I can see this point, though I haven't fully got my head around it.

If you experience a worsening of orthostatic intolerance with nausea and headache while you are still involved in some exertion does that have to be excluded from the topic of PEM?

I'd say yes, because PEM as I understand it is delayed. If it's not inevitably delayed I'd need to rethink the whole thing.

What you describe here is orthostatic intolerance. The symptoms happen during the activity and they tend to begin subsiding once you're off your feet. They're not delayed, and I can relieve them quite quickly.

If you experience these things the next morning for just one day is that to be excluded?

No. That is a delayed response, and for people on the milder end of the spectrum, mild PEM often only lasts one day. The same person can trigger much worse and longer lasting PEM by going further over their threshold.

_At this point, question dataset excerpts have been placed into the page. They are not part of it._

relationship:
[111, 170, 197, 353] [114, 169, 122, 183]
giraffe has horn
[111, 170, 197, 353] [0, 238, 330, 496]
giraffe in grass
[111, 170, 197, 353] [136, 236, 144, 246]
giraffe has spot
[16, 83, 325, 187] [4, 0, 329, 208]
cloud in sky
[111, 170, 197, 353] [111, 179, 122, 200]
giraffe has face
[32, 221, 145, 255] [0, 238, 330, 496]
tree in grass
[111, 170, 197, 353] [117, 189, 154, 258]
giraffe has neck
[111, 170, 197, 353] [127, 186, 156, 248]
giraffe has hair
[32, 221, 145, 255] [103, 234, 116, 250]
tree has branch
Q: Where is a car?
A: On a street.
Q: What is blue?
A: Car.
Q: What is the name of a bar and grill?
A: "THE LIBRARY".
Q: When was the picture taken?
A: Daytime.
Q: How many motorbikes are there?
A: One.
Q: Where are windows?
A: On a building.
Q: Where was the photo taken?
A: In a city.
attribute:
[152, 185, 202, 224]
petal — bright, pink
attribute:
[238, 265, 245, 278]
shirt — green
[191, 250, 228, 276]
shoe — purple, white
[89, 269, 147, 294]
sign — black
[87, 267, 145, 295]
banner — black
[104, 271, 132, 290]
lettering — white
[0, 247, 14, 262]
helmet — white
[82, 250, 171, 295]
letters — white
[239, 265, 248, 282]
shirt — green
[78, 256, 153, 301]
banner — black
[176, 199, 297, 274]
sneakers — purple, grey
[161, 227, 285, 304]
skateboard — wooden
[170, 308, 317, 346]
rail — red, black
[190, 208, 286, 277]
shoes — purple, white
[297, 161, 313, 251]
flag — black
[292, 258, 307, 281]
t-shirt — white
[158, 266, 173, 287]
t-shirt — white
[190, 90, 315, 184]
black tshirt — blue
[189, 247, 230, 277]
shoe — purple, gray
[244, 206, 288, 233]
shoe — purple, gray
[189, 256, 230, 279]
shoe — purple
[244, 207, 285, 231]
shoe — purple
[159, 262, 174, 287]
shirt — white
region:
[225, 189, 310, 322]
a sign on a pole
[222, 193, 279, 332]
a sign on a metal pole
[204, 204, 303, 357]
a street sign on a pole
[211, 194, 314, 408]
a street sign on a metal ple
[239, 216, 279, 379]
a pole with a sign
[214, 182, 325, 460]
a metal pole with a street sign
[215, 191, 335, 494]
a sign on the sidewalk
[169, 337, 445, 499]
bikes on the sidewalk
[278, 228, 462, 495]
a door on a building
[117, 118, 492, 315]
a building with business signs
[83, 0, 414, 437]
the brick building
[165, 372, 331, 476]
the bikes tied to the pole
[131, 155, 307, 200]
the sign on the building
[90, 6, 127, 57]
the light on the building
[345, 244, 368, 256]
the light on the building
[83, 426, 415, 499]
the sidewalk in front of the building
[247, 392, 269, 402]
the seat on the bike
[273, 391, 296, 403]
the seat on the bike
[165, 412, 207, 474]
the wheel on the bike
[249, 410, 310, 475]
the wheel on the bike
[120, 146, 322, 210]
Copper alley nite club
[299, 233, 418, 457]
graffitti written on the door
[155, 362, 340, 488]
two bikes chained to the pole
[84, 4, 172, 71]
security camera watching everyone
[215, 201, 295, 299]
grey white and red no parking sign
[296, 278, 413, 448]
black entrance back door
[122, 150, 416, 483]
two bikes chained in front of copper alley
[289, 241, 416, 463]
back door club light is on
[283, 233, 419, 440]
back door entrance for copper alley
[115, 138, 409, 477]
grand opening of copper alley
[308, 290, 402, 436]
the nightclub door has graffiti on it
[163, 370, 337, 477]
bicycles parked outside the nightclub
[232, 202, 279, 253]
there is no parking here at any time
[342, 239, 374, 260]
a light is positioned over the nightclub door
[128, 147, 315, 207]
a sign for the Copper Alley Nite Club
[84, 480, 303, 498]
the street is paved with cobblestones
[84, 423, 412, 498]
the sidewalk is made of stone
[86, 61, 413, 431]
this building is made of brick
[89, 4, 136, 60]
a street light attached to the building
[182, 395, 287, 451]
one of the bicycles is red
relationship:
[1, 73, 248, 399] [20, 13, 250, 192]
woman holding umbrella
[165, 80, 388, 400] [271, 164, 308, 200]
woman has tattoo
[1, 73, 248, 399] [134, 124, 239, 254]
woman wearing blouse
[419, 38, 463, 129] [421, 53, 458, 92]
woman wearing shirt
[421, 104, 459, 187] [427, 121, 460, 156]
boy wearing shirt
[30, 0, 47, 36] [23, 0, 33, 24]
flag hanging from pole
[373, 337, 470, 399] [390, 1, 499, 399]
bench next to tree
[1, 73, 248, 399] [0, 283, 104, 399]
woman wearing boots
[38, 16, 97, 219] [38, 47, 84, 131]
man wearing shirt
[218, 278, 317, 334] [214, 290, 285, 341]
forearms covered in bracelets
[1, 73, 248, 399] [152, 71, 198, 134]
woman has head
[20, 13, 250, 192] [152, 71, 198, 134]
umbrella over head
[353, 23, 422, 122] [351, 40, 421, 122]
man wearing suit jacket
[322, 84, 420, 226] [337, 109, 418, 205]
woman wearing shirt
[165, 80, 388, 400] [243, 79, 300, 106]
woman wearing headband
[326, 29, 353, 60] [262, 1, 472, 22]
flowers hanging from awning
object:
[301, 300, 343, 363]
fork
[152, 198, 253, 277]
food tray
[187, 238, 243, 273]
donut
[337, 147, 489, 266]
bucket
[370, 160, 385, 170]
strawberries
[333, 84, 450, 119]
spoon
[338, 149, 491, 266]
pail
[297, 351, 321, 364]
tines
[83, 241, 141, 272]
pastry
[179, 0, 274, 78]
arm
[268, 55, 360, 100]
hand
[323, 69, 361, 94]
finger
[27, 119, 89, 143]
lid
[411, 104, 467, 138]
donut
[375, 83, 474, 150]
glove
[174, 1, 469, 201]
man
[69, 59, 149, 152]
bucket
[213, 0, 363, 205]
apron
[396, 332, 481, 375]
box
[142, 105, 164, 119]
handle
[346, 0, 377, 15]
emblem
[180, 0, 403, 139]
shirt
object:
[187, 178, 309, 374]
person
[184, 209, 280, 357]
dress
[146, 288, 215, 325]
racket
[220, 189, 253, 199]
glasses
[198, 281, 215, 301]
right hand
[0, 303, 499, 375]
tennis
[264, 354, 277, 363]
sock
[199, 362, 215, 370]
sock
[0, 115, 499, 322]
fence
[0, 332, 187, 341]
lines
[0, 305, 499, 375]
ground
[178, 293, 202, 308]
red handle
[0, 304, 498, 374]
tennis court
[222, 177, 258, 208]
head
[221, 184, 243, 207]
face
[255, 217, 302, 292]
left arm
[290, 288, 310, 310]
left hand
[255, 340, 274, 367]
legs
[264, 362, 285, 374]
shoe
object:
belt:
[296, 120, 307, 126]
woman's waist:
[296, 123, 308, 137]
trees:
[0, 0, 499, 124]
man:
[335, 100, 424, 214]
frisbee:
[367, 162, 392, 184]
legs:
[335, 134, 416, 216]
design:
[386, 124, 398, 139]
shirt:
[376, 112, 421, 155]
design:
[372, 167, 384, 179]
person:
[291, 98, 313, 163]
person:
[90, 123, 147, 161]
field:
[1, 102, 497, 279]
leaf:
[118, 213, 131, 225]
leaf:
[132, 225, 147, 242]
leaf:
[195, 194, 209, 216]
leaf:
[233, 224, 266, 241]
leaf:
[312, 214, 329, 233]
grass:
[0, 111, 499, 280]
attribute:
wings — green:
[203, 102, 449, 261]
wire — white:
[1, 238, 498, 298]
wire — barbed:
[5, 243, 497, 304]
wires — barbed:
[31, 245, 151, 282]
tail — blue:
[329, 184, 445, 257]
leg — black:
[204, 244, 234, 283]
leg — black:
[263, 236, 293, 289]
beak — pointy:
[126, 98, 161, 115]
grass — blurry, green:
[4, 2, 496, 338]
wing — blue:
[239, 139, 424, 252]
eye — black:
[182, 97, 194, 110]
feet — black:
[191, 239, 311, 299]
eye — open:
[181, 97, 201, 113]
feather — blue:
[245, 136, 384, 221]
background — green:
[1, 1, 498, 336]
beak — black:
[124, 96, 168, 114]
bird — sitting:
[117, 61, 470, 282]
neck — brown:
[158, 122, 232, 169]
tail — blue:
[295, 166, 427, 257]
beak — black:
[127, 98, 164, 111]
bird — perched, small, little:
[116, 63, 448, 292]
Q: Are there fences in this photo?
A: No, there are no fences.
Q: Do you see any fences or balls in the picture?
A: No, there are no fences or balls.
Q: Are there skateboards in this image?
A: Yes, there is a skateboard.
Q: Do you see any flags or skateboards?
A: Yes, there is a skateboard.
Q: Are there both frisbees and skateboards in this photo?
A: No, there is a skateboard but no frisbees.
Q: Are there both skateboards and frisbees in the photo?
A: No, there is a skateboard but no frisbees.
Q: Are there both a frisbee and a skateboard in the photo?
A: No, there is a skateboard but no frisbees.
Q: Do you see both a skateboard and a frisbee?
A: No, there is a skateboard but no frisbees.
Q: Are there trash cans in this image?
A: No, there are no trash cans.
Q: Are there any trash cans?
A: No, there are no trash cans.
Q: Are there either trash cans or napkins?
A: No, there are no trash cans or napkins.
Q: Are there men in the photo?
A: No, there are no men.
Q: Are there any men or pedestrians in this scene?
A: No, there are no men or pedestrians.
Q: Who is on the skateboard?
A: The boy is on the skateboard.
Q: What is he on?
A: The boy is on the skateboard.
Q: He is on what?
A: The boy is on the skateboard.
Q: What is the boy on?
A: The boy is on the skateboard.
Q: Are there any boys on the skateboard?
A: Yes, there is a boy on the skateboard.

Where I do begin to get into difficulty is describing how PEM is different from "normal" ME/CFS. Partly because I don't know if it's different for everyone in the same way.

I recognise PEM as a separate phenomenon because it's delayed, it's clearly a reaction to things I've done (which, like an alcohol hangover, wouldn't have happened had I not done them), and it makes me feel acutely ill in the way that non-crash ME/CFS never does. I even look ill—swollen neck glands, hoarse voice, face like a death mask, and my nose runs all the time.